Supplied material Start Marker
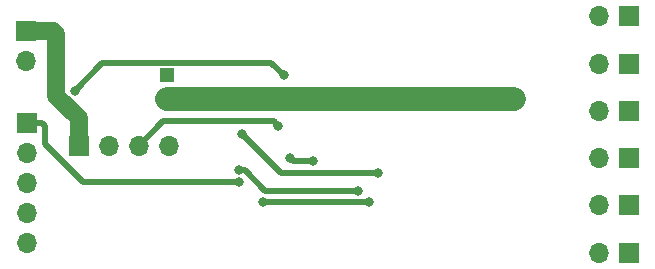
<source format=gbr>
%TF.GenerationSoftware,KiCad,Pcbnew,7.0.9*%
%TF.CreationDate,2023-12-22T17:01:32-08:00*%
%TF.ProjectId,Blinker5,426c696e-6b65-4723-952e-6b696361645f,n/c*%
%TF.SameCoordinates,Original*%
%TF.FileFunction,Copper,L2,Bot*%
%TF.FilePolarity,Positive*%
%FSLAX46Y46*%
G04 Gerber Fmt 4.6, Leading zero omitted, Abs format (unit mm)*
G04 Created by KiCad (PCBNEW 7.0.9) date 2023-12-22 17:01:32*
%MOMM*%
%LPD*%
G01*
G04 APERTURE LIST*
%TA.AperFunction,ComponentPad*%
%ADD10R,1.700000X1.700000*%
%TD*%
%TA.AperFunction,ComponentPad*%
%ADD11O,1.700000X1.700000*%
%TD*%
%TA.AperFunction,ComponentPad*%
%ADD12R,1.200000X1.200000*%
%TD*%
%TA.AperFunction,ComponentPad*%
%ADD13C,1.200000*%
%TD*%
%TA.AperFunction,ViaPad*%
%ADD14C,0.800000*%
%TD*%
%TA.AperFunction,Conductor*%
%ADD15C,0.500000*%
%TD*%
%TA.AperFunction,Conductor*%
%ADD16C,1.000000*%
%TD*%
%TA.AperFunction,Conductor*%
%ADD17C,2.000000*%
%TD*%
%TA.AperFunction,Conductor*%
%ADD18C,1.500000*%
%TD*%
G04 APERTURE END LIST*
D10*
%TO.P,J9,1,Pin_1*%
%TO.N,+12V*%
X113380000Y-73000000D03*
D11*
%TO.P,J9,2,Pin_2*%
%TO.N,GND*%
X115920000Y-73000000D03*
%TO.P,J9,3,Pin_3*%
%TO.N,TX*%
X118460000Y-73000000D03*
%TO.P,J9,4,Pin_4*%
%TO.N,RX*%
X121000000Y-73000000D03*
%TD*%
D10*
%TO.P,J8,1,Pin_1*%
%TO.N,VPP*%
X109000000Y-71000000D03*
D11*
%TO.P,J8,2,Pin_2*%
%TO.N,+5V*%
X109000000Y-73540000D03*
%TO.P,J8,3,Pin_3*%
%TO.N,GND*%
X109000000Y-76080000D03*
%TO.P,J8,4,Pin_4*%
%TO.N,PGD*%
X109000000Y-78620000D03*
%TO.P,J8,5,Pin_5*%
%TO.N,PGC*%
X109000000Y-81160000D03*
%TD*%
D10*
%TO.P,J7,1,Pin_1*%
%TO.N,+12V*%
X160000000Y-82000000D03*
D11*
%TO.P,J7,2,Pin_2*%
%TO.N,Net-(J7-Pin_2)*%
X157460000Y-82000000D03*
%TD*%
D10*
%TO.P,J6,1,Pin_1*%
%TO.N,+12V*%
X160000000Y-78000000D03*
D11*
%TO.P,J6,2,Pin_2*%
%TO.N,Net-(J6-Pin_2)*%
X157460000Y-78000000D03*
%TD*%
D10*
%TO.P,J5,1,Pin_1*%
%TO.N,+12V*%
X160000000Y-74000000D03*
D11*
%TO.P,J5,2,Pin_2*%
%TO.N,Net-(J5-Pin_2)*%
X157460000Y-74000000D03*
%TD*%
D10*
%TO.P,J4,1,Pin_1*%
%TO.N,+12V*%
X160000000Y-70000000D03*
D11*
%TO.P,J4,2,Pin_2*%
%TO.N,Net-(J4-Pin_2)*%
X157460000Y-70000000D03*
%TD*%
D10*
%TO.P,J3,1,Pin_1*%
%TO.N,+12V*%
X160000000Y-66000000D03*
D11*
%TO.P,J3,2,Pin_2*%
%TO.N,Net-(J3-Pin_2)*%
X157460000Y-66000000D03*
%TD*%
%TO.P,J2,2,Pin_2*%
%TO.N,Net-(J2-Pin_2)*%
X157460000Y-62000000D03*
D10*
%TO.P,J2,1,Pin_1*%
%TO.N,+12V*%
X160000000Y-62000000D03*
%TD*%
%TO.P,J1,1,Pin_1*%
%TO.N,+12V*%
X108900000Y-63225000D03*
D11*
%TO.P,J1,2,Pin_2*%
%TO.N,GND*%
X108900000Y-65765000D03*
%TD*%
D12*
%TO.P,C2,1*%
%TO.N,Net-(D1-K)*%
X120900000Y-67000000D03*
D13*
%TO.P,C2,2*%
%TO.N,GND*%
X120900000Y-69000000D03*
%TD*%
D14*
%TO.N,GND*%
X150500000Y-68750000D03*
%TO.N,+5V*%
X113041618Y-68311719D03*
X130750000Y-67000000D03*
%TO.N,Net-(D2-K)*%
X133250000Y-74250000D03*
X131250000Y-74000000D03*
%TO.N,VPP*%
X127000063Y-76007657D03*
%TO.N,TX*%
X130250000Y-71250000D03*
%TO.N,Net-(U1-TOCKI{slash}CMP2{slash}RA4)*%
X137000000Y-76750000D03*
X126991812Y-75008188D03*
%TO.N,Net-(U1-CMP1{slash}AN3{slash}RA3)*%
X138000000Y-77750000D03*
X129000000Y-77750000D03*
%TO.N,Net-(U1-Vref{slash}AN2{slash}RA2)*%
X138750000Y-75250000D03*
X127250000Y-72000000D03*
%TD*%
D15*
%TO.N,+5V*%
X130750000Y-67000000D02*
X129700000Y-65950000D01*
X129700000Y-65950000D02*
X115403337Y-65950000D01*
X115403337Y-65950000D02*
X113041618Y-68311719D01*
%TO.N,TX*%
X129900000Y-70900000D02*
X120560000Y-70900000D01*
D16*
%TO.N,GND*%
X150250000Y-69000000D02*
X150500000Y-68750000D01*
D15*
%TO.N,TX*%
X120560000Y-70900000D02*
X118460000Y-73000000D01*
X130250000Y-71250000D02*
X129900000Y-70900000D01*
D17*
%TO.N,GND*%
X120900000Y-69000000D02*
X150250000Y-69000000D01*
D18*
%TO.N,+12V*%
X113380000Y-73000000D02*
X113380000Y-70630000D01*
D15*
%TO.N,VPP*%
X110550000Y-72770000D02*
X110550000Y-71247056D01*
D18*
%TO.N,+12V*%
X111500000Y-68750000D02*
X111500000Y-63500000D01*
X111500000Y-63500000D02*
X111225000Y-63225000D01*
D15*
%TO.N,VPP*%
X113787657Y-76007657D02*
X110550000Y-72770000D01*
X110550000Y-71247056D02*
X110302944Y-71000000D01*
X110302944Y-71000000D02*
X109000000Y-71000000D01*
X127000063Y-76007657D02*
X113787657Y-76007657D01*
D18*
%TO.N,+12V*%
X113380000Y-70630000D02*
X111500000Y-68750000D01*
X111225000Y-63225000D02*
X108900000Y-63225000D01*
D15*
%TO.N,Net-(D2-K)*%
X133250000Y-74250000D02*
X131500000Y-74250000D01*
X131500000Y-74250000D02*
X131250000Y-74000000D01*
%TO.N,Net-(U1-TOCKI{slash}CMP2{slash}RA4)*%
X127460270Y-75008188D02*
X129202082Y-76750000D01*
X129202082Y-76750000D02*
X137000000Y-76750000D01*
X126991812Y-75008188D02*
X127460270Y-75008188D01*
%TO.N,Net-(U1-CMP1{slash}AN3{slash}RA3)*%
X129000000Y-77750000D02*
X138000000Y-77750000D01*
%TO.N,Net-(U1-Vref{slash}AN2{slash}RA2)*%
X130500000Y-75250000D02*
X138750000Y-75250000D01*
X127250000Y-72000000D02*
X130500000Y-75250000D01*
%TD*%
M02*

</source>
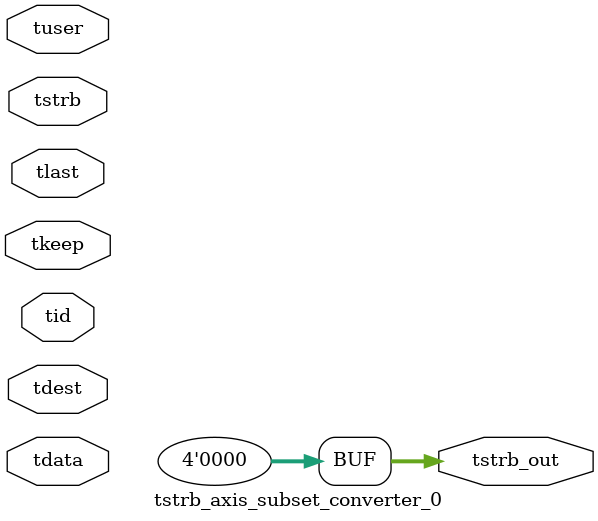
<source format=v>


`timescale 1ps/1ps

module tstrb_axis_subset_converter_0 #
(
parameter C_S_AXIS_TDATA_WIDTH = 32,
parameter C_S_AXIS_TUSER_WIDTH = 0,
parameter C_S_AXIS_TID_WIDTH   = 0,
parameter C_S_AXIS_TDEST_WIDTH = 0,
parameter C_M_AXIS_TDATA_WIDTH = 32
)
(
input  [(C_S_AXIS_TDATA_WIDTH == 0 ? 1 : C_S_AXIS_TDATA_WIDTH)-1:0     ] tdata,
input  [(C_S_AXIS_TUSER_WIDTH == 0 ? 1 : C_S_AXIS_TUSER_WIDTH)-1:0     ] tuser,
input  [(C_S_AXIS_TID_WIDTH   == 0 ? 1 : C_S_AXIS_TID_WIDTH)-1:0       ] tid,
input  [(C_S_AXIS_TDEST_WIDTH == 0 ? 1 : C_S_AXIS_TDEST_WIDTH)-1:0     ] tdest,
input  [(C_S_AXIS_TDATA_WIDTH/8)-1:0 ] tkeep,
input  [(C_S_AXIS_TDATA_WIDTH/8)-1:0 ] tstrb,
input                                                                    tlast,
output [(C_M_AXIS_TDATA_WIDTH/8)-1:0 ] tstrb_out
);

assign tstrb_out = {1'b0};

endmodule


</source>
Supplied material End Marker
Written task>
Read the entries and pick out all lines that include the word "parameter".

Written response>
parameter C_S_AXIS_TDATA_WIDTH = 32,
parameter C_S_AXIS_TUSER_WIDTH = 0,
parameter C_S_AXIS_TID_WIDTH   = 0,
parameter C_S_AXIS_TDEST_WIDTH = 0,
parameter C_M_AXIS_TDATA_WIDTH = 32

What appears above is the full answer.